C’est là qu’ils ont saisi la distorsion de concurrence générée par l’ambiguité de textes qui s’étaient succédés et fermaient la porte aux entreprises françaises de paratonnerres à dispositif d’amorçage. C’est là aussi qu’ils ont vu comment un rapport biaisé avait pu être publié sur les sites du gouvernement français et porter atteinte à l’international à l’image des entreprises françaises.
Ils ont donc effectivement réuni les HFD (hauts fonctionnaires de défense) de chacun des ministères concernés, qui chacun avaient investigué sur leur périmètre et observé cette situation.
Le Sisse à émis une Circulaire interministérielle d’application immédiate visant à clarifier l’ambiguïté des textes, et permettant aux industriels français de justifier du maintien de la norme française, et de son application dans les différents arrêtés de prescription de protection, qui auparavant, n’intégraient que la norme européenne.
Contrairement aux idées reçues, diriez-vous que l’État français est absent ou simplement mal compris par les entrepreneurs ?

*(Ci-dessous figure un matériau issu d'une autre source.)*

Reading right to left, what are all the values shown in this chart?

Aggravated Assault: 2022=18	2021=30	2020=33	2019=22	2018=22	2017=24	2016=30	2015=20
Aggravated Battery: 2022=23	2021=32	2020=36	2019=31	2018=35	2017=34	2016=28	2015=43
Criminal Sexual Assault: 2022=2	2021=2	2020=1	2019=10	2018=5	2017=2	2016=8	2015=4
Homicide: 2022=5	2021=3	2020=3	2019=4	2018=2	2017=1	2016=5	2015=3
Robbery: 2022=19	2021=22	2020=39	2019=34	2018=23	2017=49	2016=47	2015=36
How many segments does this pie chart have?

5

E.BENALI-LÉONARD : Je dirais qu’ils ne dialoguent pas. Qu’ils ne se cotoient qu’en période de gestion de crise, et que l’un et l’autre ne connaissent pas la manière dont ils opèrent, quelles sont leurs contraintes, leurs obligations, leurs défis. Je ne sais pas comment l’état perçoit les entrepreneurs, mais je sais que les entrepreneurs perçoivent l’état comme un lointain système, qui légifère très, trop souvent sans mesure d’impact préalable, et peu de concertation à leur échelle. Un système qui ne les oublie pas s’ils ratent une échéance URSSAF ou au trésor public, et qui ne connait pas au quotidien la multitude d’injonctions qui se présentent au Chef d’entreprise, dans une compétition internationale, ou, c’est un peu la finale des jeux olympique tous les jours, comme l’a dit l’un d’eux. Un système qui est bien probablement adapté dans son organisation pour les ETI et grandes entreprises, mais dont les aides et subventions ou appuis sont très difficile d’accés pour les autres.

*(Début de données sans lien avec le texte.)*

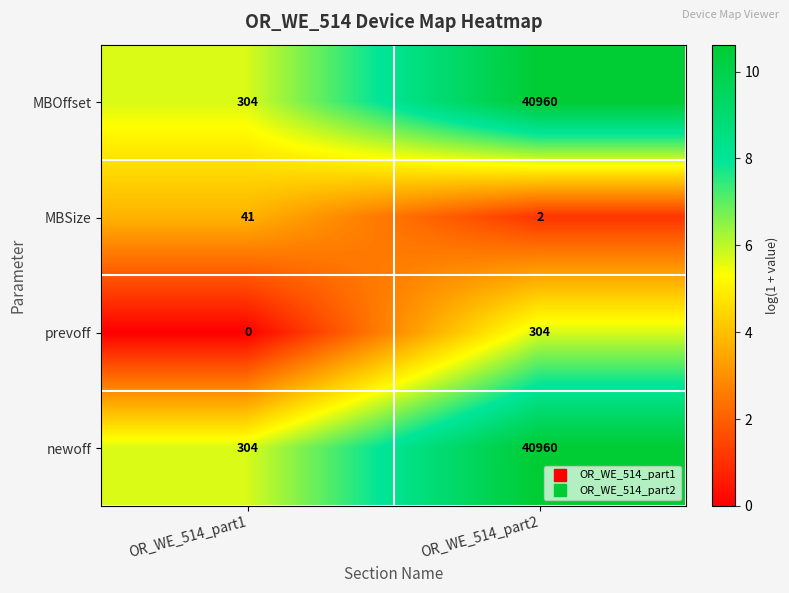

How many values in the MBSize series are below 41?

1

Pourquoi la protection économique reste-t-elle souvent réservée aux grands groupes ?
E.BENALI-LÉONARD : Parce que de mon point de vue, les services de sécurité économique ne disposent pas de ressources suffisantes en territorial pour pouvoir essaimer davantage. Ils ont aujourd’hui un périmètre défini comme prioritaire, celui de la BITD (Base Industrielle de Technologie et de Défense), et celui des entités sensibles (SAIV et OIV, services d’activité d’importance vitale et opérateur d’importance vitale), ou Entités.. les noms changent régulièrement -ça aussi c’est un obstacle pour tout le monde). Et notre pays manque de partenariat public/privé qui permettrait de déployer avec une plus grande efficacité et rapidité la PPIE (politique publique d’intelligence économique). Donc les TPE passent sous les écrans radars. Pour l’illustrer, je vous dirais que dans notre cas, si nous n’avions pas eu un grand groupe dans notre filière, je n’aurais pas vu pénétrer la DGSI dans nos locaux).

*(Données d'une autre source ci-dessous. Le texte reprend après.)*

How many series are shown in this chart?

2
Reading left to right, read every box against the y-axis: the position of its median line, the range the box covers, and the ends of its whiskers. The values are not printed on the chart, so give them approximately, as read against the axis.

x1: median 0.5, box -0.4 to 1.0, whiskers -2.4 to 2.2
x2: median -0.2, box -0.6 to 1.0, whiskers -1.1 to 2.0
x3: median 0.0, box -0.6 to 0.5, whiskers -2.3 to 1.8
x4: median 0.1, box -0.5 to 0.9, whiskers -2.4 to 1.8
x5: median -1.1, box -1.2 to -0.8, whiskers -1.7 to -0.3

Faut-il repenser une véritable doctrine française de sécurité économique pour les PME et ETI ?
E.BENALI-LÉONARD : Non, je pense qu’on est déjà bien, depuis la création du CISSE et SISSE, depuis la construction progressive et régulière d’un arsenal juridique, sans trop de changement de périmètres et de compétences, il y a une efficacité et une pertinence acquise et maitrisée de la part de ce Service. On peut questionner son positionnement à Bercy, alors qu’auparavant il était placé sous l’égide du PM. Mais ce que l’on doit questionner en premier, c’est l’existence d’une volonté politique, c’est l’illisibilité souvent du soutien aux filières industrielles stratégiques, avec un bardage juridique de protection de celles-ci contre les IEF (investissements étrangers en France) et la prédation régulière de ces derniers sur nos fleurons.